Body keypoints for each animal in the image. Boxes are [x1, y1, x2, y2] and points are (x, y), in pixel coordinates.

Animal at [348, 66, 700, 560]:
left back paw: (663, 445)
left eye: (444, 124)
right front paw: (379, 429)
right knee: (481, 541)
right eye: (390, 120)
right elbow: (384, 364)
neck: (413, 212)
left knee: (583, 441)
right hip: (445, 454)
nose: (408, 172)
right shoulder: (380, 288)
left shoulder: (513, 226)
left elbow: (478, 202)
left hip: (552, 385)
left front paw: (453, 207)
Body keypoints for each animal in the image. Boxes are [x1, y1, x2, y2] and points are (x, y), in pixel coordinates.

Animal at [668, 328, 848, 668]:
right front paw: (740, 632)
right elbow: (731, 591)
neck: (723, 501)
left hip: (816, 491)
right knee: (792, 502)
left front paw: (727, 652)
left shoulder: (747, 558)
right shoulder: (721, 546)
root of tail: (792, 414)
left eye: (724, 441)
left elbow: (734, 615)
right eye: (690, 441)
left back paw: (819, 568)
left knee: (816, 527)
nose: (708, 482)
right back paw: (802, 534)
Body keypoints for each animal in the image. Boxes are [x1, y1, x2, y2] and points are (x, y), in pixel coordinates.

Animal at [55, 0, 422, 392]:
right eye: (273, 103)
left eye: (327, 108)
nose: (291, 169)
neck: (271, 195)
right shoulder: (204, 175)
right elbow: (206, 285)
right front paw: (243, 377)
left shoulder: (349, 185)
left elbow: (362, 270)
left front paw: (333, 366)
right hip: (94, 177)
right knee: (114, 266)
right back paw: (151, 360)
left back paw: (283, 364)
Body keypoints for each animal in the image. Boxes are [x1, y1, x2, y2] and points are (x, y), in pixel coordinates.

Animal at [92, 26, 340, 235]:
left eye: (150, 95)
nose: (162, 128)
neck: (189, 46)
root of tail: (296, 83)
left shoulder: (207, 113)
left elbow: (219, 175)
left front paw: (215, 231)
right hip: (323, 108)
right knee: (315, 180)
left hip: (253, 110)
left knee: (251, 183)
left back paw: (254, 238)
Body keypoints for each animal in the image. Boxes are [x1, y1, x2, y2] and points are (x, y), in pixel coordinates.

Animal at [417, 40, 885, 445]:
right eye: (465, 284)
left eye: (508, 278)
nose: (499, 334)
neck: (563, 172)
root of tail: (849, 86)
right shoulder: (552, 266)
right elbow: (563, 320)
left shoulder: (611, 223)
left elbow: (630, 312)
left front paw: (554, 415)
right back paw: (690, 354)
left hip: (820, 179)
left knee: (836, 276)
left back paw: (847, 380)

--

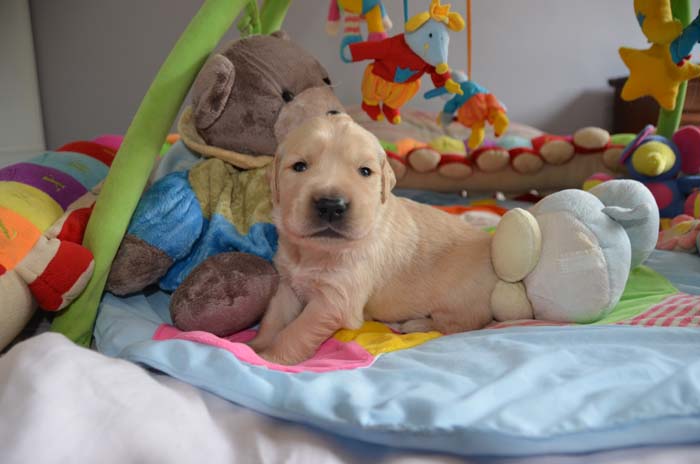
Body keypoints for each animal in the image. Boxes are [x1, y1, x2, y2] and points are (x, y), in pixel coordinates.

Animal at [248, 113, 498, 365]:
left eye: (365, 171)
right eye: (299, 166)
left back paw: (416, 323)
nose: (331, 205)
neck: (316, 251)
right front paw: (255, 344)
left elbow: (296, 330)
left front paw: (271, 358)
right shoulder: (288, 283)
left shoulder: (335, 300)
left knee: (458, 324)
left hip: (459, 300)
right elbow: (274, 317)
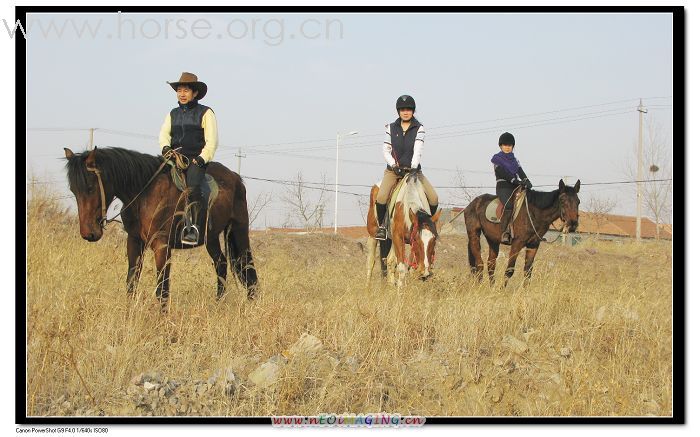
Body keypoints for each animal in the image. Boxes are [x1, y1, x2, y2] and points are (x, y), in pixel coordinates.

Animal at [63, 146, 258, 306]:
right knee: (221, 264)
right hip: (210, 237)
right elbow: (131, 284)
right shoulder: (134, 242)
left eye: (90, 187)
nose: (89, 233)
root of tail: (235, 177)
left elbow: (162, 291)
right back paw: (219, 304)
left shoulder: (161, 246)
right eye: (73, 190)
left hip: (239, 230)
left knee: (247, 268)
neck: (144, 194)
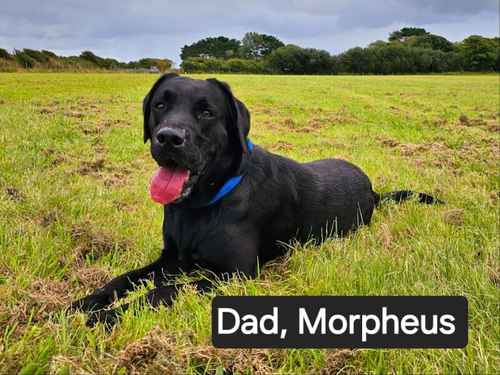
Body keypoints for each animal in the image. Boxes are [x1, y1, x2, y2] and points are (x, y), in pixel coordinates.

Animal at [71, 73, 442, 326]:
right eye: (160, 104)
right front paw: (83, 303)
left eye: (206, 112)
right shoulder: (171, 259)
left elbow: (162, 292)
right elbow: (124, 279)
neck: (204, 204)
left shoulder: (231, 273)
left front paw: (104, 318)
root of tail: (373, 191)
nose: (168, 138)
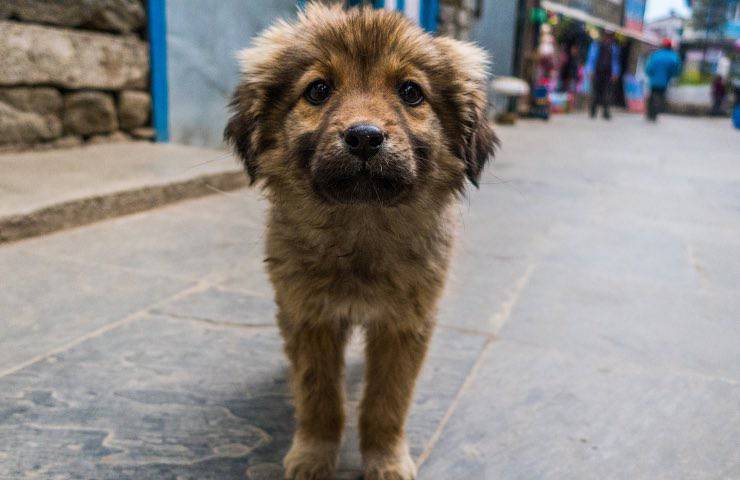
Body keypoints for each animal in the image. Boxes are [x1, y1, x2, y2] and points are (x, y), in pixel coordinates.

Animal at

==

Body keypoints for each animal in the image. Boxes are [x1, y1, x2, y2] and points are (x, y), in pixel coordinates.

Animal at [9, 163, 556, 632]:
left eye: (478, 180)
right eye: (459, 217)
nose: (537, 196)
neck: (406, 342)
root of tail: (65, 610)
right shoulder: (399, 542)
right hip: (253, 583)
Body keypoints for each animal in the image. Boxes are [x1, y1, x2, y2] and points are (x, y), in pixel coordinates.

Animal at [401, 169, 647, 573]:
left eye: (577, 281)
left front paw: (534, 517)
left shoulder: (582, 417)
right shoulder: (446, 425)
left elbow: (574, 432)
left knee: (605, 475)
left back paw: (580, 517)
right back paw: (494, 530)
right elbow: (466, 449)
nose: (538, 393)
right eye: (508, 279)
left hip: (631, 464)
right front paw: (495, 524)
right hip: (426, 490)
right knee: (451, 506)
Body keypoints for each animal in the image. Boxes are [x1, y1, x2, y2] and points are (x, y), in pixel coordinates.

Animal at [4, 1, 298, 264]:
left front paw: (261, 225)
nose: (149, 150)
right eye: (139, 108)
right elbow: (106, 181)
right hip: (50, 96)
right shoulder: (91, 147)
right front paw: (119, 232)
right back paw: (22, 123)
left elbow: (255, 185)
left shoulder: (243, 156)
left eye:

**EXERCISE INSTRUCTIONS:** Could you retype exactly the lines above, starting at the line that contains "left front paw: (534, 517)" and ending at the line that contains "right front paw: (495, 524)", and nothing more?

**EXERCISE RESULT:**
left front paw: (534, 517)
left shoulder: (582, 417)
right shoulder: (446, 425)
left elbow: (574, 432)
left knee: (605, 475)
left back paw: (580, 517)
right back paw: (494, 530)
right elbow: (466, 449)
nose: (538, 393)
right eye: (508, 279)
left hip: (631, 464)
right front paw: (495, 524)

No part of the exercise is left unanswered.